[Stored entries]
* * * * * * *
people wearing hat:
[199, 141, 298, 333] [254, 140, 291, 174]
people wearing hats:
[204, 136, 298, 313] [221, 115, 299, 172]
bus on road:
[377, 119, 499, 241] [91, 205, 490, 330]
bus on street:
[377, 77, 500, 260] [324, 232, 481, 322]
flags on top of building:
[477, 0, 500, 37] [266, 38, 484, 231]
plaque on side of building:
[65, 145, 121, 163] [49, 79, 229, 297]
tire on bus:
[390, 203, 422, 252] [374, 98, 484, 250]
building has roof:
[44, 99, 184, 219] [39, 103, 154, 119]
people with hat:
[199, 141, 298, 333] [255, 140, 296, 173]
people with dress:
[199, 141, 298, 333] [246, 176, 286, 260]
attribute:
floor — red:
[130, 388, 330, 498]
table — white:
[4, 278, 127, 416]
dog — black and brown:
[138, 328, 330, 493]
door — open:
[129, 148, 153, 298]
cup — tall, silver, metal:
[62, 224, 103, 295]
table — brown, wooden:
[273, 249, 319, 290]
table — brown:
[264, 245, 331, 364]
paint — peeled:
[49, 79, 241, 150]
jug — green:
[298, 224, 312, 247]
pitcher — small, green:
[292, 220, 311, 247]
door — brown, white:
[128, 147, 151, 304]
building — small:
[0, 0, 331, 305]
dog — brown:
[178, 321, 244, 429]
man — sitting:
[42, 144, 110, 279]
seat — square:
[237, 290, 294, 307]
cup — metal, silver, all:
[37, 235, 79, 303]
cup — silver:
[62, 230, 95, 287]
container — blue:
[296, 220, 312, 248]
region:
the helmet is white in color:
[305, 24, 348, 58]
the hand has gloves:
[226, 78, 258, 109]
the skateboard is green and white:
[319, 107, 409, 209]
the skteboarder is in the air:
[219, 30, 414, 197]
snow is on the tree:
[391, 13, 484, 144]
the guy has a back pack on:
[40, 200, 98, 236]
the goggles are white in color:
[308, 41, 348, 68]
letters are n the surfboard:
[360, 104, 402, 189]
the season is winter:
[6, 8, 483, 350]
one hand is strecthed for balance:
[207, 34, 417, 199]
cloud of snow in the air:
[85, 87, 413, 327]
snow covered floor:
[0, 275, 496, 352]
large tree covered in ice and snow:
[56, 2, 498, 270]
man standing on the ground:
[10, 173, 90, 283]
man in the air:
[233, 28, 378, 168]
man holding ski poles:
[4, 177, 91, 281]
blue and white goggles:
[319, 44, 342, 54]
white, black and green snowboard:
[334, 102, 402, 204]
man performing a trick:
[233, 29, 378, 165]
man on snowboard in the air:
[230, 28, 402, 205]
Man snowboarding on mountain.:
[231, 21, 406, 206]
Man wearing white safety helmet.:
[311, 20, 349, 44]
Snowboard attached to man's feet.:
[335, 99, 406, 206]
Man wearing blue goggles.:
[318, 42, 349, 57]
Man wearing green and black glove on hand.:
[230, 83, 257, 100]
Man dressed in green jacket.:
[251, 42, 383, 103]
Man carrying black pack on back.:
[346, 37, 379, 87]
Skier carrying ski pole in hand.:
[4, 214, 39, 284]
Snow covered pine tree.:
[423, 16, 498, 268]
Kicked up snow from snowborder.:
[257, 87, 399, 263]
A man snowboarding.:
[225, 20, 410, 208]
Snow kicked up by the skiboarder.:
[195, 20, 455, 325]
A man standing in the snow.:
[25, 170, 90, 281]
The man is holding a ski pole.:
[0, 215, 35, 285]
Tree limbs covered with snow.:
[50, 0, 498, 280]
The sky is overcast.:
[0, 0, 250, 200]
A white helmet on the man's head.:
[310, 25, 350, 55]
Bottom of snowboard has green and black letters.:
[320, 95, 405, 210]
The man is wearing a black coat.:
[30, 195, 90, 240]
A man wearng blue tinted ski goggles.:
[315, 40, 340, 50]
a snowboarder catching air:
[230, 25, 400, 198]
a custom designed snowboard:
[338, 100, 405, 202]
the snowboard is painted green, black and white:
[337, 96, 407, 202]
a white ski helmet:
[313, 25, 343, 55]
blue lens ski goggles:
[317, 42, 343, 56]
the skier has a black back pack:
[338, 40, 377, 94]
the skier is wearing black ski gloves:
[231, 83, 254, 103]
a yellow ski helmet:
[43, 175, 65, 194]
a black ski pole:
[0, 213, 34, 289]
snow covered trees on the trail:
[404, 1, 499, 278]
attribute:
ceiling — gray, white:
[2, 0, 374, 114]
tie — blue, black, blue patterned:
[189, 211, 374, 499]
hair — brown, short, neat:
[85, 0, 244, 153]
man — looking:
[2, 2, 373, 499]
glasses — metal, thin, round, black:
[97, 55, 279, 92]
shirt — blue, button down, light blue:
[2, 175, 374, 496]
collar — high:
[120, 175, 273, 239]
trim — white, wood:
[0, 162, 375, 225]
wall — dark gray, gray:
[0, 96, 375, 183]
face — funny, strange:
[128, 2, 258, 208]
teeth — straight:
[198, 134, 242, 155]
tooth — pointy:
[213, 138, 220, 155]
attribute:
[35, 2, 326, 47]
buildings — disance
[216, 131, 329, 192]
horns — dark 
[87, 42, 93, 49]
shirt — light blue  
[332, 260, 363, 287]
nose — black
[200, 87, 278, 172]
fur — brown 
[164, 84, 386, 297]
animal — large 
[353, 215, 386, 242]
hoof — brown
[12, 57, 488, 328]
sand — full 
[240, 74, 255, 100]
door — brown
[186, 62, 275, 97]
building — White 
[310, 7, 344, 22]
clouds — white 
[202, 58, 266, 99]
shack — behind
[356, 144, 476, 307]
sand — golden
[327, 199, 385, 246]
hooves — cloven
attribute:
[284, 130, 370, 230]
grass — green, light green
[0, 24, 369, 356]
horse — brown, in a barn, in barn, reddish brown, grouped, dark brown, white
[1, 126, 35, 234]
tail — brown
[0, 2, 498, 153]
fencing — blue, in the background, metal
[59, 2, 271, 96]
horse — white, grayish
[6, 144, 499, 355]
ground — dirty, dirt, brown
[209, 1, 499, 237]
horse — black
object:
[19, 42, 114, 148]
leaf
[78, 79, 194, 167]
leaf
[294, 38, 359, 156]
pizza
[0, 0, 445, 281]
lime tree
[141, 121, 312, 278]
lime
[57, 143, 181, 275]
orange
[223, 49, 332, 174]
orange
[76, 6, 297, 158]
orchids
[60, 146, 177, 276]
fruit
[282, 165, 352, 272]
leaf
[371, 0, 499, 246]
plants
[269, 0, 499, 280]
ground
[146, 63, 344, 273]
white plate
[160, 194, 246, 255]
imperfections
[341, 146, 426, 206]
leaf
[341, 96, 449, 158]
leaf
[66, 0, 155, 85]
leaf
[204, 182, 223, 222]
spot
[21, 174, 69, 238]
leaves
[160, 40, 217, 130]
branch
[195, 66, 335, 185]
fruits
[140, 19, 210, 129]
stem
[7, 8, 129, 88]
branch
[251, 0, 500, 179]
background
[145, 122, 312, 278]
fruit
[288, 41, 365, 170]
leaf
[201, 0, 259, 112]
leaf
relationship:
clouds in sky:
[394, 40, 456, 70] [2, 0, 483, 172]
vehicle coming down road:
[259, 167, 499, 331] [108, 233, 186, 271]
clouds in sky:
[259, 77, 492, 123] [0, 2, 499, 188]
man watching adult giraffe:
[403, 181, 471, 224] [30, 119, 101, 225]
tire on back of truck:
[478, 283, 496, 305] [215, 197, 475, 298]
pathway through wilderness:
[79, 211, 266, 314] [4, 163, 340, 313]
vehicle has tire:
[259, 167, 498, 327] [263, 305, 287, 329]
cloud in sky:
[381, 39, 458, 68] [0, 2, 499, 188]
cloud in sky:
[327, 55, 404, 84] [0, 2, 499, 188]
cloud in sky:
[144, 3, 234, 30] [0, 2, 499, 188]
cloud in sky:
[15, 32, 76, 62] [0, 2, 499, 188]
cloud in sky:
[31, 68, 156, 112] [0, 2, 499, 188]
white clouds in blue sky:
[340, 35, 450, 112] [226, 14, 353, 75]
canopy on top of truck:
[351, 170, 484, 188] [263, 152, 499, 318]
* * * * * * *
## Aim of the task
The "[327, 199, 385, 246]" line through the last line above: set these down exactly and add nothing else.

## Answer section
[327, 199, 385, 246]
hooves — cloven
attribute:
[284, 130, 370, 230]
grass — green, light green
[0, 24, 369, 356]
horse — brown, in a barn, in barn, reddish brown, grouped, dark brown, white
[1, 126, 35, 234]
tail — brown
[0, 2, 498, 153]
fencing — blue, in the background, metal
[59, 2, 271, 96]
horse — white, grayish
[6, 144, 499, 355]
ground — dirty, dirt, brown
[209, 1, 499, 237]
horse — black
object:
[19, 42, 114, 148]
leaf
[78, 79, 194, 167]
leaf
[294, 38, 359, 156]
pizza
[0, 0, 445, 281]
lime tree
[141, 121, 312, 278]
lime
[57, 143, 181, 275]
orange
[223, 49, 332, 174]
orange
[76, 6, 297, 158]
orchids
[60, 146, 177, 276]
fruit
[282, 165, 352, 272]
leaf
[371, 0, 499, 246]
plants
[269, 0, 499, 280]
ground
[146, 63, 344, 273]
white plate
[160, 194, 246, 255]
imperfections
[341, 146, 426, 206]
leaf
[341, 96, 449, 158]
leaf
[66, 0, 155, 85]
leaf
[204, 182, 223, 222]
spot
[21, 174, 69, 238]
leaves
[160, 40, 217, 130]
branch
[195, 66, 335, 185]
fruits
[140, 19, 210, 129]
stem
[7, 8, 129, 88]
branch
[251, 0, 500, 179]
background
[145, 122, 312, 278]
fruit
[288, 41, 365, 170]
leaf
[201, 0, 259, 112]
leaf
relationship:
clouds in sky:
[394, 40, 456, 70] [2, 0, 483, 172]
vehicle coming down road:
[259, 167, 499, 331] [108, 233, 186, 271]
clouds in sky:
[259, 77, 492, 123] [0, 2, 499, 188]
man watching adult giraffe:
[403, 181, 471, 224] [30, 119, 101, 225]
tire on back of truck:
[478, 283, 496, 305] [215, 197, 475, 298]
pathway through wilderness:
[79, 211, 266, 314] [4, 163, 340, 313]
vehicle has tire:
[259, 167, 498, 327] [263, 305, 287, 329]
cloud in sky:
[381, 39, 458, 68] [0, 2, 499, 188]
cloud in sky:
[327, 55, 404, 84] [0, 2, 499, 188]
cloud in sky:
[144, 3, 234, 30] [0, 2, 499, 188]
cloud in sky:
[15, 32, 76, 62] [0, 2, 499, 188]
cloud in sky:
[31, 68, 156, 112] [0, 2, 499, 188]
white clouds in blue sky:
[340, 35, 450, 112] [226, 14, 353, 75]
canopy on top of truck:
[351, 170, 484, 188] [263, 152, 499, 318]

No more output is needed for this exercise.